The Times, They Are a Changin'

June has been a huge month for us; in fact, probably the craziest one I've ever known in my adult life.

First we finally responded to God's call for us to move to Washington to be part of the ministry on my parent's lavender farm and to help them with the business, as it's just the three of them and a ton of plants! We're so excited to be going, but very overwhelmed with the implications of such a huge change.  We have been living in the Antelope Valley for 10 years together, basically our entire married life, and have spent eight of those years living in our apartment here in Rosamond, so leaving is the first big change we've made together since getting married.  We have family in Washington and wonderful brothers and sisters at the farm church that love us, so it is nice to have that to go to, but we have a lot of family and wonderful friends here as well and we're going to miss them terribly.

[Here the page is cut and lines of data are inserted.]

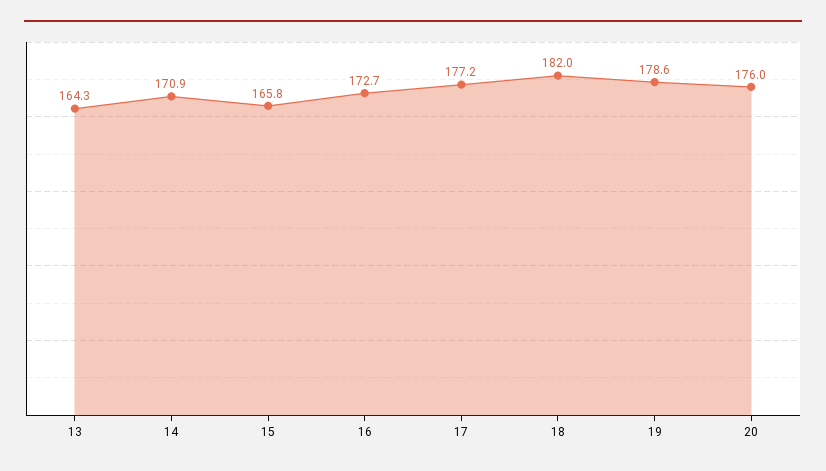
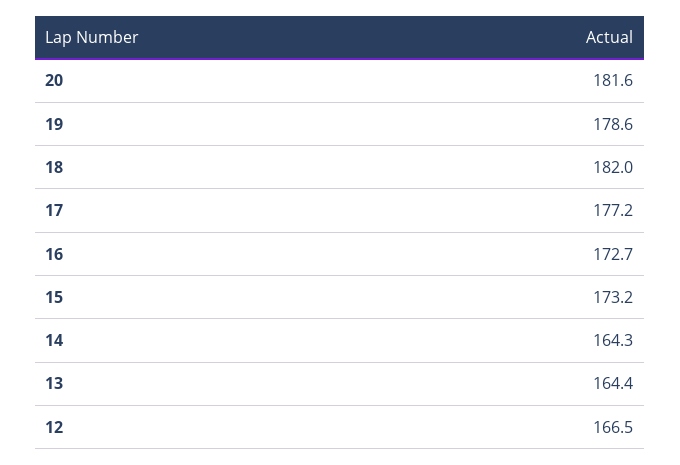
  {
-   "13": 164.3,
+   "13": 164.4,
-   "14": 170.9,
+   "14": 164.3,
-   "15": 165.8,
+   "15": 173.2,
    "16": 172.7,
    "17": 177.2,
    "18": 182,
    "19": 178.6,
-   "20": 176
+   "20": 181.6,
+   "12": 166.5
  }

Soon after making the announcement that we were going, we found out that Jake's dad Don has cancer.  It is in a very early stage and they are pretty confident that he will be okay following surgery and chemo, but it is still a very scary thing and probably the worst thing you could have happen when you are gearing up for a move.  It's still a very difficult struggle in my head, being excited about moving but also feeling helpless about Dad's situation.  The only thing that has kept us both from completely losing our minds with worry is the unshakeable knowledge that God Almighty has all of this in control and He knew about all of it before it happened.  God has already used  Don's situation to touch so many people and really shake things up in a good way spiritually, not least of all in my life and in Jake's life.  The timing of everything-our move and Dad's cancer-is not coincidental.  It is all happening to glorify God, and we are looking forward to seeing how it all plays out.  Our story is just beginning a new chapter, and I have no idea how it will turn out, but my God does, and that's all I need to know.  I feel honored that I get to be part of it all, really, and despite this being the scariest, most uncertain time in my life that I have ever known, I am resting in the fact that God has us in His arms and is holding onto us no matter what happens.